In a fashion climate ruled by luxury-goods conglomerates and an excess of merchandise that is both overwhelming and, increasingly, banal, Owens' less-than-conventional career trajectory – his business turned over more than $50m last year – is an inspiration. He doesn't advertise and his twice-yearly men's and women's collections, both shown in the French capital, are more of a development of his chosen aesthetic than a radical about-turn. While his price-tags rival that of any other designer name, Owens is less than reverent in his treatment of haute materials, actively encouraging the finest cashmere to ladder or silk chiffon to fray. His colour palette is monochrome and all the shades of "shadow" and "dust" in between.
"I try to make clothes the way Lou Reed does music, with minimal chord changes," he has said. "It's about giving everything I make a worn, softened feel. It's about an elegance being tinged with the barbaric, the luxury of not caring."

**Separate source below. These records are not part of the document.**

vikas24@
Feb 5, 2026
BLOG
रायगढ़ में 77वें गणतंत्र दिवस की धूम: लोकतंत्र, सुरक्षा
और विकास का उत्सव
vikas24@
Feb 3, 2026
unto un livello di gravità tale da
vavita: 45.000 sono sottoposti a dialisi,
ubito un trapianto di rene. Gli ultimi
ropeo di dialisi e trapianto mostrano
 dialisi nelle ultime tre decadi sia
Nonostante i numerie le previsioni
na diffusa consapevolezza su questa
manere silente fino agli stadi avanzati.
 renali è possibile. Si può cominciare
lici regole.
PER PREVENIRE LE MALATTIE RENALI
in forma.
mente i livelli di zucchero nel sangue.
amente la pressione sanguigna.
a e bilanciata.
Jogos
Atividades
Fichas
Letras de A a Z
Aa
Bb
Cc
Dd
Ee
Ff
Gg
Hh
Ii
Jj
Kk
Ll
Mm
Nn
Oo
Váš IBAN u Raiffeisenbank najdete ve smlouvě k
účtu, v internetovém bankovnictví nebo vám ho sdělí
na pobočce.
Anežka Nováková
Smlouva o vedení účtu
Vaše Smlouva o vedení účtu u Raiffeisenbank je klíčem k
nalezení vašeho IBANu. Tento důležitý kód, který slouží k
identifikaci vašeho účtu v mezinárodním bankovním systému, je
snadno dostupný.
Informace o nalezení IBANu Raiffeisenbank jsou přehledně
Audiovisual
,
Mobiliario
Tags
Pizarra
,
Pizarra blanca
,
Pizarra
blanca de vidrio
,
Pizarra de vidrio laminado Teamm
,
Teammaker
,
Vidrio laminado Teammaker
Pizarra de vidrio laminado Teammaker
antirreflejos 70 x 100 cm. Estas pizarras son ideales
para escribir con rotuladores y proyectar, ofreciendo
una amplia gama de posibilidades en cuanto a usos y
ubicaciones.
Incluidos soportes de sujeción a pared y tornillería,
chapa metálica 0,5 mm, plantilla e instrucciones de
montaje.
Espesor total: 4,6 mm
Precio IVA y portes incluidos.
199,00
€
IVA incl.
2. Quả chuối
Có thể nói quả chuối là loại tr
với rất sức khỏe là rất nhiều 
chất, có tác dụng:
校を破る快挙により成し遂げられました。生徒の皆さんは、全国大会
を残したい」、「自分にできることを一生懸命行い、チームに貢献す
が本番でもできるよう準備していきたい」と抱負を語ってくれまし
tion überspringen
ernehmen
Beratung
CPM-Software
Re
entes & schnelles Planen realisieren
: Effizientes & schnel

"I like classicism," he continues today. "I like historic reference. I like something new with something almost ancient. I like [legendary costume designer] Adrian; Hollywood in the Twenties and Thirties. I like discipline and the idea of restraint. I was always anti the whole moving-and-manipulating-the-body-around. It's like telling someone that their body isn't right and needs to be redone. When I make clothes it's about using bias cut, jersey and drape around the body. It has always been important to me that the clothes are somehow affectionate."